■ About this exercise
Take each line of the material that includes "middle" and copy it.

■ Data excerpts
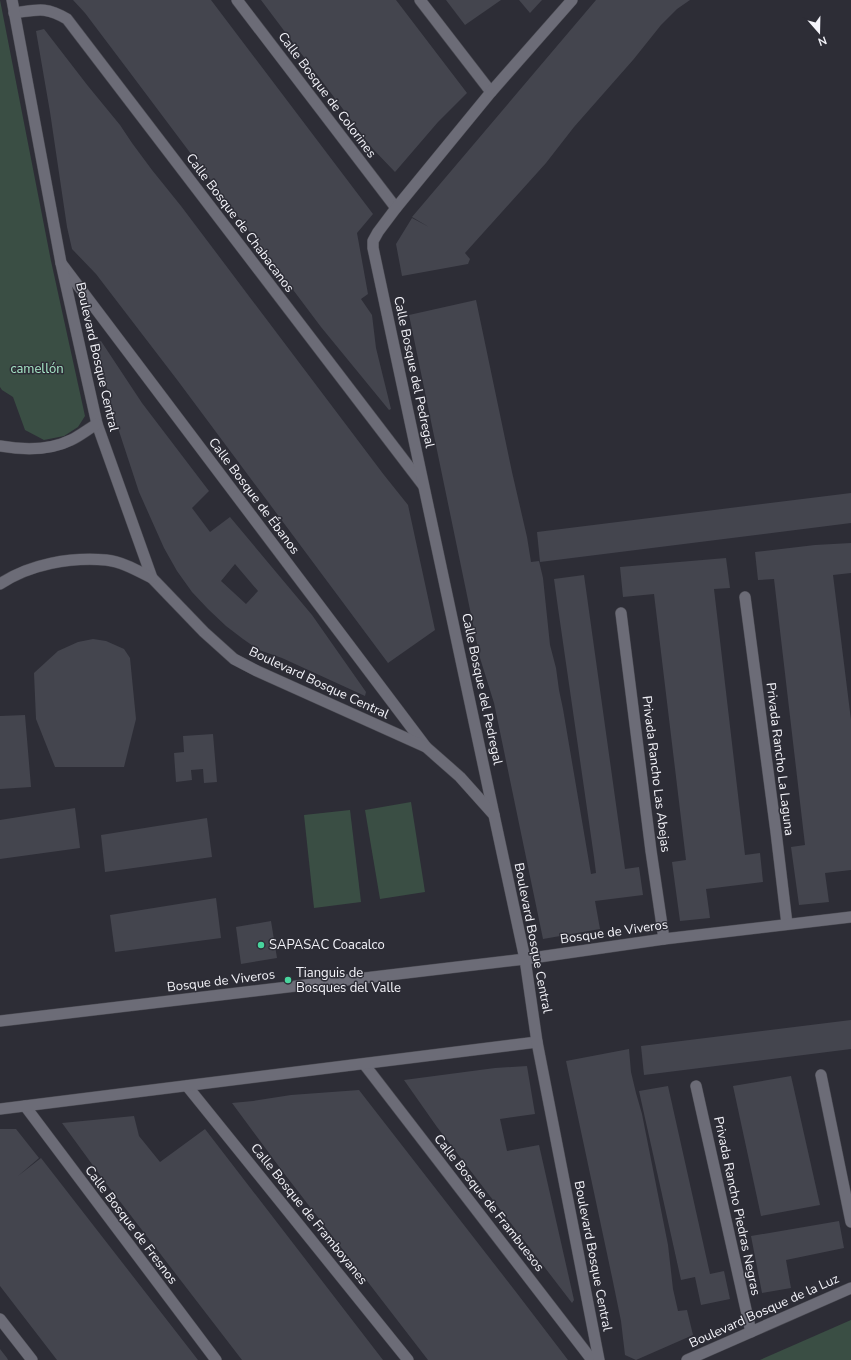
<svg xmlns="http://www.w3.org/2000/svg" width="851" height="1360" font-family="'Nunito Sans',sans-serif">
<style>
.green{fill:#3a4e44}
.building{fill:#44454e;fill-rule:evenodd}
.lines{fill:none;stroke-linecap:round;stroke-linejoin:round}
.minor-casing{stroke:#4a4a52;stroke-width:12}
.tertiary-casing{stroke:#4a4a52;stroke-width:12}
.secondary-casing{stroke:#4a4a52;stroke-width:12}
.minor{stroke:#6c6c77;stroke-width:11}
.tertiary{stroke:#6c6c77;stroke-width:11}
.secondary{stroke:#6c6c77;stroke-width:11}
.poi-dot{fill:#48d49d;stroke:#2d2d36;stroke-width:1.5}
.labels{text-anchor:middle;dominant-baseline:central;stroke-width:3;stroke-linejoin:round;paint-order:stroke}
.street-label{font-size:13px;fill:#f3f3f9;stroke:#2d2d36}
.park-label{font-size:13px;fill:#a7e8c8;stroke:#2d2d36}
.poi-label{font-size:13px;fill:#f3f3f9;stroke:#2d2d36;text-anchor:start}
</style>
<rect width="100%" height="100%" fill="#2d2d36"/>
<g class="green">
<path d="M0,0L51,261L85,416L78,427L64,436L44,440L25,430L13,397L2,390L0,387Z"/>
<path d="M411,802L425,892L380,899L365,810Z"/>
<path d="M350,810L361,902L314,908L304,815Z"/>
<path d="M851,1320V1360H760Z"/>
</g>
<g class="building">
<path d="M73,0H211L373,214L357,233L368,294L361,299L372,315L376,348L391,409L389,410L321,327L125,66L85,13Z"/>
<path d="M261,0H396L467,93L438,122L395,172L373,149Z"/>
<path d="M446,0H501L465,25Z"/>
<path d="M519,0H542L530,13Z"/>
<path d="M596,0H690L677,9L661,25L633,60L574,127L546,163L465,253L470,259L468,264L402,276L396,244L412,218L429,227L412,217Z"/>
<path d="M44,29L88,86L120,125L132,143L152,170L181,206L384,475L408,505L435,630L388,663L178,381L96,274L72,249L67,227L50,112L36,31Z"/>
<path d="M476,300L512,472L527,537L531,562L539,561L543,578L550,645L556,668L559,690L563,709L591,874L596,873L594,857L558,608L554,579L584,575L625,869L639,867L643,895L595,901L600,929L543,939L494,703L480,658L409,315Z"/>
<path d="M101,341L142,403L209,491L192,508L210,532L230,517L312,615L366,692L365,696L282,658L259,650L243,639L226,626L208,609L192,592L177,571L164,548L139,492L116,422L95,343ZM235,564L258,591L246,604L221,581Z"/>
<path d="M851,493V523L540,562L537,532Z"/>
<path d="M851,543V573L833,575L851,720V870L825,873L829,902L799,905L791,847L805,845L774,579L758,580L755,552L815,545Z"/>
<path d="M726,558L730,588L714,589L745,855L760,853L763,882L706,889L710,918L680,921L672,862L686,860L654,594L623,597L620,567Z"/>
<path d="M93,639L106,641L124,649L130,658L136,719L124,767H55L36,719L34,673L58,651L78,642Z"/>
<path d="M25,715L31,787L0,789V716Z"/>
<path d="M213,734L217,782L204,783L203,769L191,770L192,780L176,782L174,753L184,752L183,736Z"/>
<path d="M75,808L80,848L0,859V820Z"/>
<path d="M207,818L212,857L105,872L101,835Z"/>
<path d="M216,898L221,938L115,952L110,915Z"/>
<path d="M271,921L277,958L241,964L236,927Z"/>
<path d="M851,1020V1049L644,1075L641,1046Z"/>
<path d="M629,1049L631,1072L636,1093L642,1114L668,1245L673,1289L678,1311L687,1310L693,1335L636,1360L625,1355L621,1321L612,1277L566,1061Z"/>
<path d="M527,1066L535,1114L500,1119L507,1151L539,1145L574,1300L572,1303L437,1127L404,1080L495,1068Z"/>
<path d="M791,1076L820,1205L761,1216L733,1086Z"/>
<path d="M668,1086L710,1274L724,1271L730,1299L701,1305L695,1277L681,1280L639,1091Z"/>
<path d="M359,1090L516,1292L568,1360H428L283,1172L232,1103L253,1101L291,1095Z"/>
<path d="M134,1116L139,1136L160,1162L205,1129L383,1360H242L105,1182L62,1123Z"/>
<path d="M0,1129H16L39,1158L18,1176L41,1158L198,1360H57L0,1286Z"/>
<path d="M839,1221L844,1248L786,1260L791,1288L762,1293L751,1236Z"/>
<path d="M0,1349L7,1358L8,1360H0Z"/>
</g>
<g class="lines">
<g class="minor-casing">
<g id="minor">
<path d="M237,0L396,208"/>
<path d="M420,0L491,92"/>
<path d="M14,13C37,10 45,6 67,19L423,485"/>
<path d="M61,263L426,747"/>
<path d="M745,597L776,832L787,924"/>
<path d="M621,613L651,851L664,939"/>
<path d="M494,815L373,248V241L378,232L396,208L491,92L572,0"/>
<path d="M0,1021L525,959L664,939L851,917"/>
<path d="M364,1064L592,1360"/>
<path d="M821,1075L851,1222"/>
<path d="M187,1086L408,1360"/>
<path d="M696,1086L751,1332"/>
<path d="M25,1106L216,1360"/>
<path d="M0,1109L537,1042"/>
<path d="M0,1319L32,1360"/>
</g>
</g>
<g class="tertiary-casing">
<g id="tertiary">
<path d="M12,0L61,263L97,424L152,578L204,632L234,659L257,671L426,747L460,777L494,815L525,959L537,1042L599,1360"/>
<path d="M0,446C23,450 49,451 71,440C80,436 88,429 97,424"/>
<path d="M0,584C30,564 70,557 106,560C123,562 138,571 152,578"/>
</g>
</g>
<g class="secondary-casing">
<path id="secondary" d="M687,1360L851,1288"/>
</g>
<use href="#minor" class="minor"/>
<use href="#tertiary" class="tertiary"/>
<use href="#secondary" class="secondary"/>
</g>
<g class="poi-dot">
<circle cx="261" cy="945" r="4"/>
<circle cx="288" cy="980" r="4"/>
</g>
<g class="labels">
<g class="street-label">
<text transform="translate(327 95) rotate(53)">Calle Bosque de Colorines</text>
<text transform="translate(240 223) rotate(53)">Calle Bosque de Chabacanos</text>
<text transform="translate(97 357) rotate(77)">Boulevard Bosque Central</text>
<text transform="translate(414 372) rotate(78)">Calle Bosque del Pedregal</text>
<text transform="translate(254 496) rotate(53)">Calle Bosque de Ébanos</text>
<text transform="translate(319 683) rotate(25)">Boulevard Bosque Central</text>
<text transform="translate(482 689) rotate(78)">Calle Bosque del Pedregal</text>
<text transform="translate(780 759) rotate(83)">Privada Rancho La Laguna</text>
<text transform="translate(656 774) rotate(83)">Privada Rancho Las Abejas</text>
<text transform="translate(614 932) rotate(-8)">Bosque de Viveros</text>
<text transform="translate(533 938) rotate(79)">Boulevard Bosque Central</text>
<text transform="translate(221 981) rotate(-7)">Bosque de Viveros</text>
<text transform="translate(489 1203) rotate(52)">Calle Bosque de Frambuesos</text>
<text transform="translate(737 1206) rotate(78)">Privada Rancho Piedras Negras</text>
<text transform="translate(309 1214) rotate(51)">Calle Bosque de Framboyanes</text>
<text transform="translate(131 1225) rotate(53)">Calle Bosque de Fresnos</text>
<text transform="translate(593 1256) rotate(79)">Boulevard Bosque Central</text>
<text transform="translate(764 1311) rotate(-24)">Boulevard Bosque de la Luz</text>
</g>
<g class="park-label">
<text x="37" y="369">camellón</text>
</g>
<g class="poi-label">
<text x="269" y="945">SAPASAC Coacalco</text>
<text x="296" y="973">Tianguis de<tspan x="296" dy="15">Bosques del Valle</tspan></text>
</g>
</g>
<g transform="translate(819 32) rotate(160)" stroke="#2d2d36" stroke-width="3" paint-order="stroke">
<path d="M0-3L7 15L0 10L-7 15Z" fill="#f3f3f9"/>
<text y="-6" font-size="11" font-weight="bold" text-anchor="middle" fill="#f3f3f9">N</text>
</g>
</svg>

■ Answer space
.labels{text-anchor:middle;dominant-baseline:central;stroke-width:3;stroke-linejoin:round;paint-order:stroke}
<text y="-6" font-size="11" font-weight="bold" text-anchor="middle" fill="#f3f3f9">N</text>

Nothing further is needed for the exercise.